Quantum physics tells us that matter has a much more intriguing character than we usually perceive in our everyday life. While we often think of atoms and molecules as localized building blocks of nature with a well-defined location and momentum, comparable to little Lego blocks, it has been known for 90 years by now that all matter is also associated with a quantum wave function. This wave function carries many characteristics that we know from water waves, acoustics or light: it can spread out, delocalize, diffract and two or more wavelets may also interfere. Quantum physics differs, however, from classical mechanics in that these phenomena even apply to individual atoms or molecules. This surprising fact can be verified by exposing single particles to matter-wave interferometry. Successful early experiments with electrons, neutrons and atoms have stimulated molecule interferometry. Throughout the last years the Quantum Nanophysics Group at the University of Vienna has become home to cluster and molecule diffraction and interference experiments, recently even with molecules composed of more than 800 atoms, weighing as much as 10’000 protons, still the current world record. The refined machines needed for tracking the quantum nature of matter, now also turn out to be highly sensitive force sensors, for molecule metrology as well as for novel tests in fundamental physics.
Within the project COLMI we propose to build LUMI, the first long-baseline matter-wave interferometer, 10 times longer than all previous molecule experiments, and with a versatile choice of diffraction gratings.
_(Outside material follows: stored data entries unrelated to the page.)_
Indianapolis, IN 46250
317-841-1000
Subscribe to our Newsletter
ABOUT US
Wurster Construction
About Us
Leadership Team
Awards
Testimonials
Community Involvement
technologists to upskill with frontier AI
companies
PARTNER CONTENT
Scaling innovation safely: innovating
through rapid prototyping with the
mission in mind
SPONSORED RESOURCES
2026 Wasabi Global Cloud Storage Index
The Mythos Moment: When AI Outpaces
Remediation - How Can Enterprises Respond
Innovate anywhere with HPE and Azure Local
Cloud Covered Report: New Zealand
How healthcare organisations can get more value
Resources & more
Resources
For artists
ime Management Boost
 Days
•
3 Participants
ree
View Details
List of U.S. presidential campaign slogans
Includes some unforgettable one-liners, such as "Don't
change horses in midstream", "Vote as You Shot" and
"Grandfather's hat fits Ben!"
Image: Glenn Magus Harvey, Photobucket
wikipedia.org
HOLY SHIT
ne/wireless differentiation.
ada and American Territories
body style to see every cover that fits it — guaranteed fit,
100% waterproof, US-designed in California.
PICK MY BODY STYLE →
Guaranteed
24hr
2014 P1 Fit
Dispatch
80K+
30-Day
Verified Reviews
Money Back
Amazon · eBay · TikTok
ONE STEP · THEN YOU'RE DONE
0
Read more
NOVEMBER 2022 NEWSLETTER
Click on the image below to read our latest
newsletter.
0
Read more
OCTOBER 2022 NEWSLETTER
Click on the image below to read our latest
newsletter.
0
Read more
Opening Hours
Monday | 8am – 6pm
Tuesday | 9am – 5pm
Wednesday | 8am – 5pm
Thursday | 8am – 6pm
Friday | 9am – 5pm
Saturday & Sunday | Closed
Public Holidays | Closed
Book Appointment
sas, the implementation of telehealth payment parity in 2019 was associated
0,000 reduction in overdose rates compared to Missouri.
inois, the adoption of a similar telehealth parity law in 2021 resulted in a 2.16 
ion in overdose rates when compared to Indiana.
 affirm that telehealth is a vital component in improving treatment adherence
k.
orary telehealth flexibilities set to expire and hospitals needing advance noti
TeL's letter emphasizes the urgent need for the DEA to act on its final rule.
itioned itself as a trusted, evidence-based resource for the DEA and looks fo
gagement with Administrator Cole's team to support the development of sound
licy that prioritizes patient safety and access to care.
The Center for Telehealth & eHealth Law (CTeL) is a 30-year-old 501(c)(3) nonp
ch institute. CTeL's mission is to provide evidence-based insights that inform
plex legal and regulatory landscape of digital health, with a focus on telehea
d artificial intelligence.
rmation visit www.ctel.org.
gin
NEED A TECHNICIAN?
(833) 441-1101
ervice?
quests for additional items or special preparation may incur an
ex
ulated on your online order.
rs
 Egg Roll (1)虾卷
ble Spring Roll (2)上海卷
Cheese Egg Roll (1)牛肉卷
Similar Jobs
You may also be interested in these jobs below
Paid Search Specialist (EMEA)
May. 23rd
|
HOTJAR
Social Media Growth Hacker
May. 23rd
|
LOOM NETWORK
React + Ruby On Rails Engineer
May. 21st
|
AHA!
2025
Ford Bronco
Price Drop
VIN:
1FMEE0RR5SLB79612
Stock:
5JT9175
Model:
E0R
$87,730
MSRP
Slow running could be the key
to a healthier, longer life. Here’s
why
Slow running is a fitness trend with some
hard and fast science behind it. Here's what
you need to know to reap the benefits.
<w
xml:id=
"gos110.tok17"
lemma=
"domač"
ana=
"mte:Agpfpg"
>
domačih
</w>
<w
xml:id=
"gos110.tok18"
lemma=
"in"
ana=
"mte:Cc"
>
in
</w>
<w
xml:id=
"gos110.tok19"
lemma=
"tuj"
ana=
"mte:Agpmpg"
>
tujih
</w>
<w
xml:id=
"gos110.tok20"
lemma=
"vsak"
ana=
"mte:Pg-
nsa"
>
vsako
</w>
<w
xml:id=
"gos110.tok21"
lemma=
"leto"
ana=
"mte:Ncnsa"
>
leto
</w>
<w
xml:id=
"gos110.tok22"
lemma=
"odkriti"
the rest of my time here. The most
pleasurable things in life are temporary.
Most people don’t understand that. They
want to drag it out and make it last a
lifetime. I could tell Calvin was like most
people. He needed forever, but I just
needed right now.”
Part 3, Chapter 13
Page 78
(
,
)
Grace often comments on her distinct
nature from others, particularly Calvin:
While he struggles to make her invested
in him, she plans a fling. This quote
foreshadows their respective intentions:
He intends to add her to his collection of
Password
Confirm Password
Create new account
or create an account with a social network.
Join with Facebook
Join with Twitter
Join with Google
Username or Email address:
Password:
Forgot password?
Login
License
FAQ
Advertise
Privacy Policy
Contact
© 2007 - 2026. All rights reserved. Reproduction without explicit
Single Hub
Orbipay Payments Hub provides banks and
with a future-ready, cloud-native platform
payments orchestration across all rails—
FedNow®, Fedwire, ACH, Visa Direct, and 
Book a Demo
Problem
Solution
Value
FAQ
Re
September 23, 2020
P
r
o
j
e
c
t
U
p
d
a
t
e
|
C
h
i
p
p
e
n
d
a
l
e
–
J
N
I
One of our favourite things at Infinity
The proposed instrument will allow us to study and use the quantum wave nature of atoms over biomolecules to metal clusters, under comparable conditions in the same machine. Its extended length and its small grating periods, close the minimum of what is technologically feasible in continuous wave laser technology, will enable quantum interference with de Broglie wavelengths down to 𝜆𝑑𝐵≃ 50 fm i.e. an order of magnitude smaller than in any matter-wave interferometer so far.
For this to become reality, we will explore new beam splitting techniques, advanced interferometer concepts, and we will dedicate substantial efforts to fight external perturbations which become systematically more relevant with the expected more than 100-fold increase in force sensitivity. This includes a new interferometer design, vibration isolation, monitoring, compensation and cross-correlation of subtle effects related to the Earth’s rotation and gravity.
The project will contribute substantially to future tests of the quantum superposition principle and it shall become the basis for one of the finest tools for quantum-based molecule metrology.